¿Libertad? ¿Dónde?
Frederic Bastiat, en “La Ley” (1850), concibe una afirmación que es necesaria recalcar: los políticos, en épocas electorales, nos frotan con pomposas alabanzas sobre nuestra rectitud, inteligencia, bondad y sentido humanitario; empero, ni bien elegidos, logran una pseudo-omnipotencia en la que solo ellos saben qué es bueno para nosotros, cómo debemos vivir, cuándo debemos de actuar, y otras propuestas que contradicen, abiertamente, a las pre-electorales.
Mas aún -y siguiendo a Bastiat-, una vez elegidos -cuando solo ellos son lo suficientemente capaces de discernir qué nos beneficia- prolongan su estadía afirmando que legislan en nuestro favor. Empero, si los electores no somos capaces de elegir qué es lo mejor para cada uno, ¿cómo así ellos –ahora, una vez elegidos- sí lo son?; en principio, son humanos, y contarán tanto con las virtudes, como con los vicios con los que actuamos el resto de humanos. En otras palabras, ¿cómo así se convierten, después de las elecciones, en omnipotentes?
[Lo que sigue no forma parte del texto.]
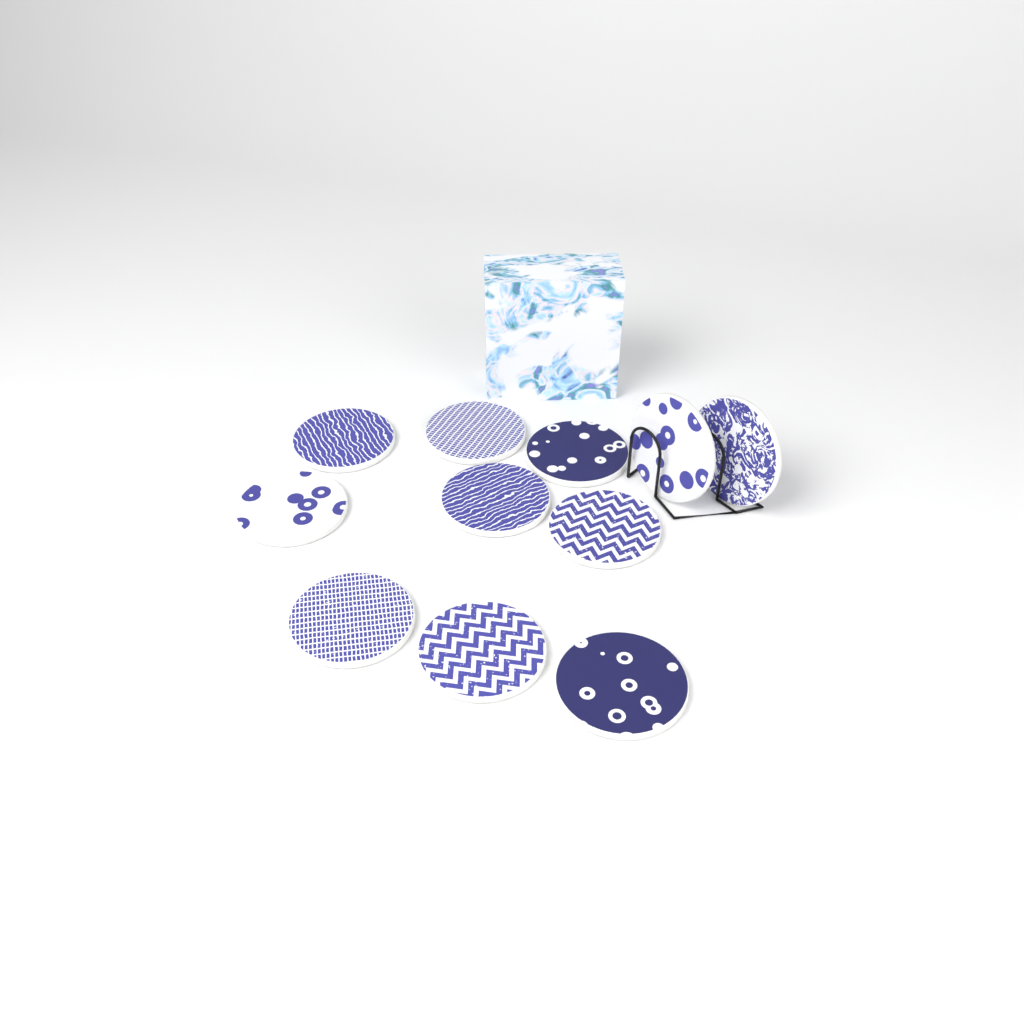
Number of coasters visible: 11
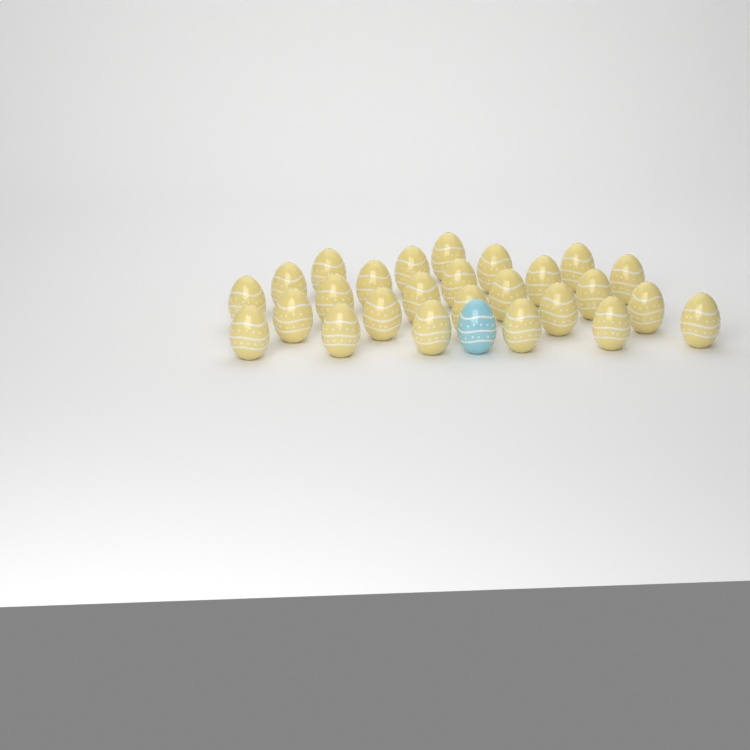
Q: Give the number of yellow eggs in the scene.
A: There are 26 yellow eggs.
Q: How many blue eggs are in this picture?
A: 1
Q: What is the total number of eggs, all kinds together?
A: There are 27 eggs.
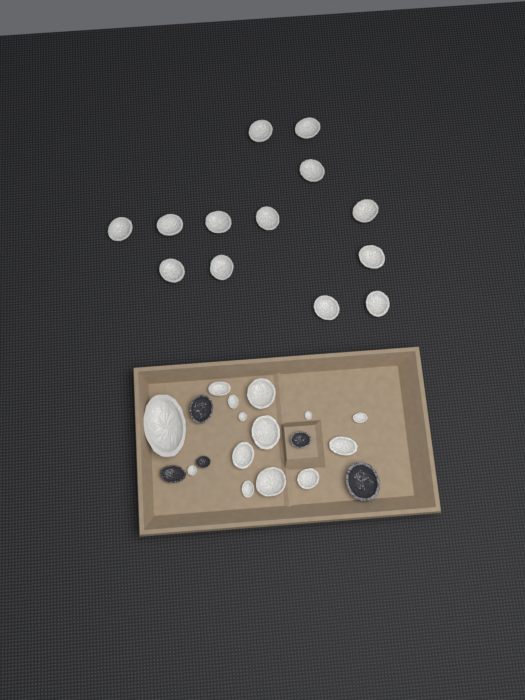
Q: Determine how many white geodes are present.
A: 27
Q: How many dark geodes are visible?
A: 5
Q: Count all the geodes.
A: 32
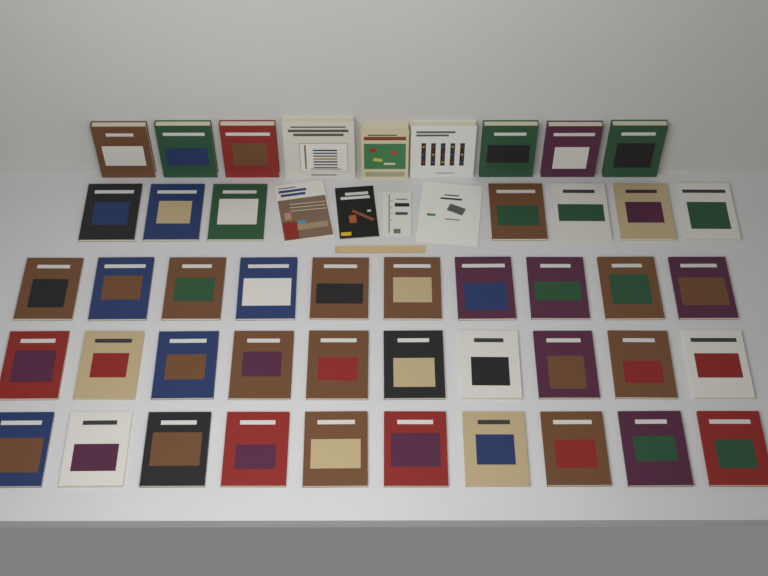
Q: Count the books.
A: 50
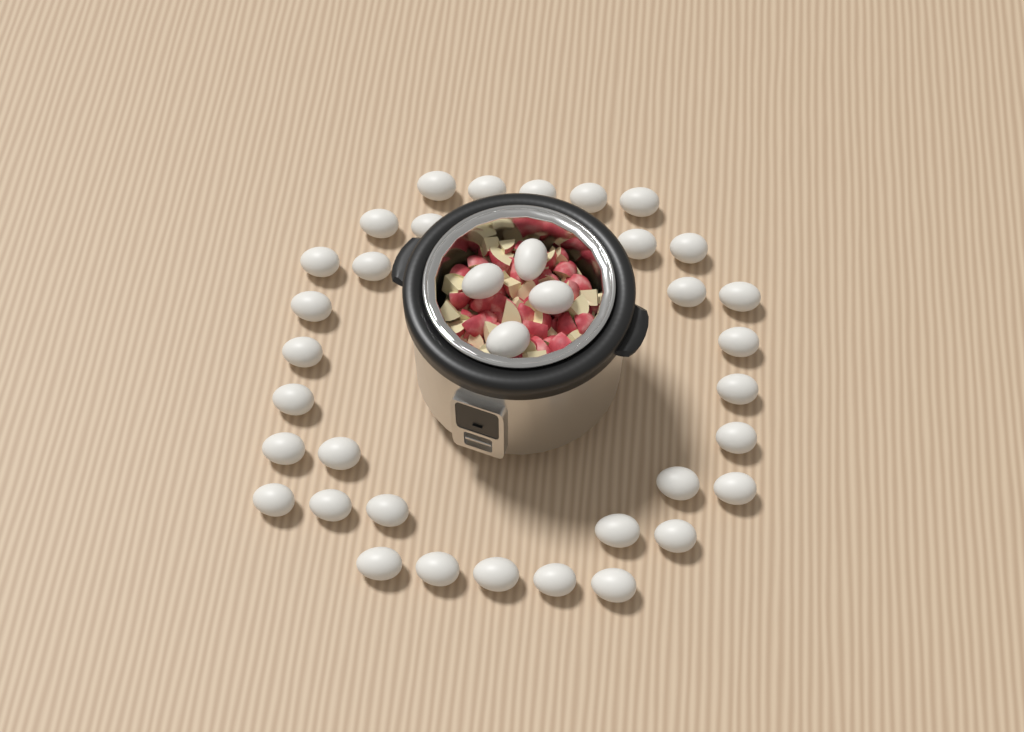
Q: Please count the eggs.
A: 37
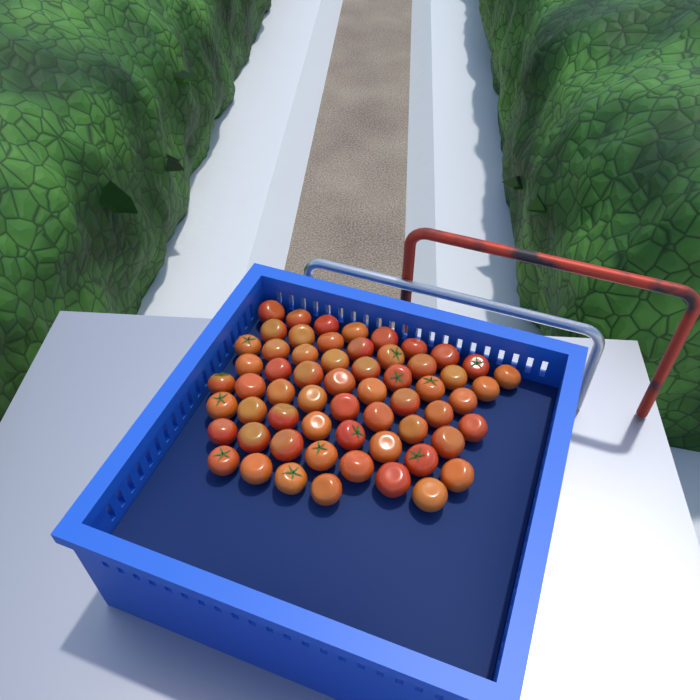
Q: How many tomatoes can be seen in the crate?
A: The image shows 60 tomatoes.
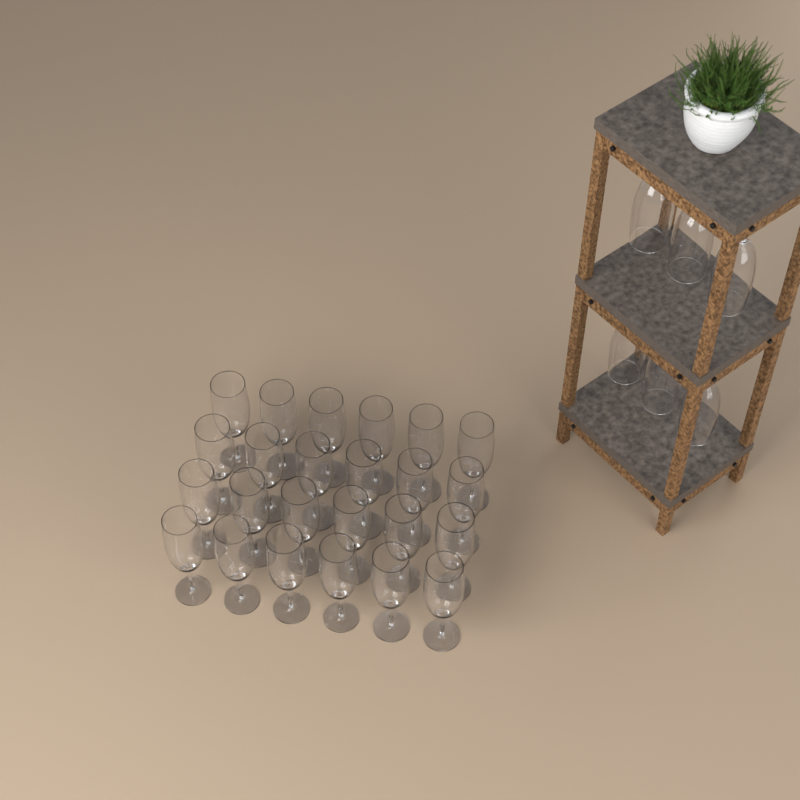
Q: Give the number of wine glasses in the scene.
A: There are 30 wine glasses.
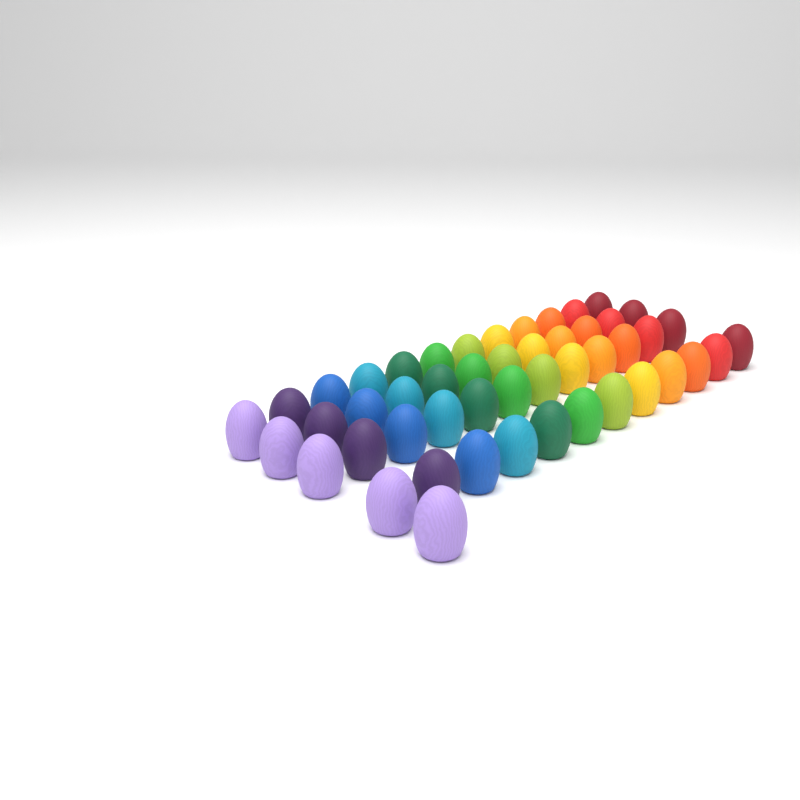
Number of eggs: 49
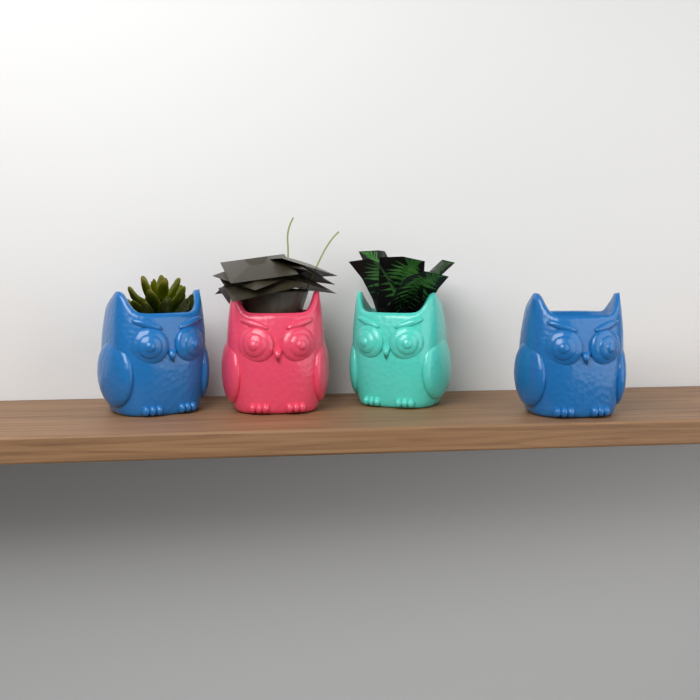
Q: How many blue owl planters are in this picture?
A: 2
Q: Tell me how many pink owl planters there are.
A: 1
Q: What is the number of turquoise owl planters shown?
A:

El tema no es nuevo; de hecho, data desde las primeras formaciones y asociaciones humanas hace 12,000 años, cuando las aún incipientes sociedades se constituían alrededor de la agricultura y la ganadería. Los mesopotámicos ya se constituían bajos signos de hegemonía política y religiosa; de igual manera los egipcios, griegos, y romanos. Es decir, el hombre nace libre, pero desde que vive civilizadamente, es esclavo de sus pares.
La ley, que debiera defender a los individuos de la injusticia de otros, se arroga -a partir de los deseos totalitarios de algunos cuantos- el poder de limitar y coactar los proyectos individuales de cada uno. En la actualidad, es imposible encontrar un lugar del mundo donde no se reglamente el intercambio -de bienes, servicios, o trabajo-, limitando así la libertad de acción individual, y –a la vez- vulnerando la propiedad. Y es que, es a partir de ésta intromisión de los estatistas que la injusticia nace y se desarrolla, creando amargura y desesperación.
Por ello es inevitablemente injusta la aplicación de la ley cuando ésta se dirige a determinar los intercambios, y no a velar que los mismos se respeten; en el primer caso, el estado decide qué es lo justo; en el segundo, cada uno decide libremente qué desea, y el estado interviene si uno de ambos contratantes rompe el acuerdo. Es decir, la ley debe tener un carácter negativista, no positivista. Debe de intervenir con fuerza cuando se viola un acuerdo; si no existe violación del mismo, debe abstenerse. Los defensores del estatismo dirán que algunos pueden salir perjudicados, lo cual es un error desde el inicio: los individuos, al actuar libremente, optan por aquello que es más beneficioso para sí mismos, y no depende del estado o de los economistas determinar si eso es lo correcto o no.
Solo cuando el intercambio es libre y voluntario los hombres pueden actuar dirigidos a alcanzar su principal objetivo y único derecho original: su supervivencia, o –lo que es igual- su vida. El estado, las leyes y la fuerza, deben tener como únicos fines la observancia de éste principio, de lo contrario, viviremos en el socialismo empobrecedor que hoy nos gobierna.